= Virtual sit-in =

Online civil disobedience technique

A virtual sit-in is a form of electronic civil disobedience deriving its name from the sit-ins popular during the civil rights movement of the 1960s. The virtual sit-in attempts to recreate that same action digitally using a distributed denial-of-service attack (DDOS). During a virtual sit-in, hundreds of activists attempt to access a target website simultaneously and repetitively.

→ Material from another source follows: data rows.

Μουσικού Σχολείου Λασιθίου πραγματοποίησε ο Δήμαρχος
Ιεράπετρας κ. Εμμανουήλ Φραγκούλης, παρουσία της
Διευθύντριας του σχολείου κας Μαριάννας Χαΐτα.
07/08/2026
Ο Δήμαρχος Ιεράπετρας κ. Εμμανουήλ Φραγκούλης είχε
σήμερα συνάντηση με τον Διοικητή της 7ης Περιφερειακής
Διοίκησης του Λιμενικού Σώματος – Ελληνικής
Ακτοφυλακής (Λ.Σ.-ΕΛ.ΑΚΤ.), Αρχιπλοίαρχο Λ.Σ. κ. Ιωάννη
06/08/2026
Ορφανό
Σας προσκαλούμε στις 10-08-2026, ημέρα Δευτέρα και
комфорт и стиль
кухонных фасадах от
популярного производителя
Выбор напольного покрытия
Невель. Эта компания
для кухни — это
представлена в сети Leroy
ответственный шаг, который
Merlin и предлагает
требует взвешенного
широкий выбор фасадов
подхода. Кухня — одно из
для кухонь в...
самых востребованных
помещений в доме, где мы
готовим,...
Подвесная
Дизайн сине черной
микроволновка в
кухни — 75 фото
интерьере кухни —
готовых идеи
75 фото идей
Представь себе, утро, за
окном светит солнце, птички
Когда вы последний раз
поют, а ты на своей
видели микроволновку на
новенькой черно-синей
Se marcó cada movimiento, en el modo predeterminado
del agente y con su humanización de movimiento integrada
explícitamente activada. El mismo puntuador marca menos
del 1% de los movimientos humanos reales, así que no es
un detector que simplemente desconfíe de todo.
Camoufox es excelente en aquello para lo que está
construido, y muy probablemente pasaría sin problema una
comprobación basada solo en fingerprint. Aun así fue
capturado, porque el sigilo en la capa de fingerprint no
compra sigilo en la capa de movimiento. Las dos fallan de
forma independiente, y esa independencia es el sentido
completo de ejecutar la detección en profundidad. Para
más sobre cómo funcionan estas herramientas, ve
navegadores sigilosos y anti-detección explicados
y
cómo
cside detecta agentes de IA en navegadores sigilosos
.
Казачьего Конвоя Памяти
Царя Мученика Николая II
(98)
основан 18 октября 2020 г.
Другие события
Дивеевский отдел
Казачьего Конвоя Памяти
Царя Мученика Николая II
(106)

If performed correctly, this will cause the target website to run slowly or even collapse entirely, preventing anyone from accessing it.

== Examples ==
On December 21, 1995, the first world Virtual sit-in, conceived by Tommaso Tozzi, was created by the Florentine group Strano Network against the French government to protest against the nuclear tests in Mururoa and was defined as a "Netstrike".
On Thursday May 1, 1998, Ricardo Dominguez (co-founder of Electronic Disturbance Theater) and Stefan Wray held a virtual sit-in in which they decided to attack the World Economic Forum (WEF). They did this to support their particular beliefs against anti-globalization. With over 160,000 people who attended the virtual sit-in for reasons that they could not take to the streets of New York City protest. More than 40,000 also downloaded software which made a DDOS attack easier was also recorded. The attack lasted all of Thursday and Friday night.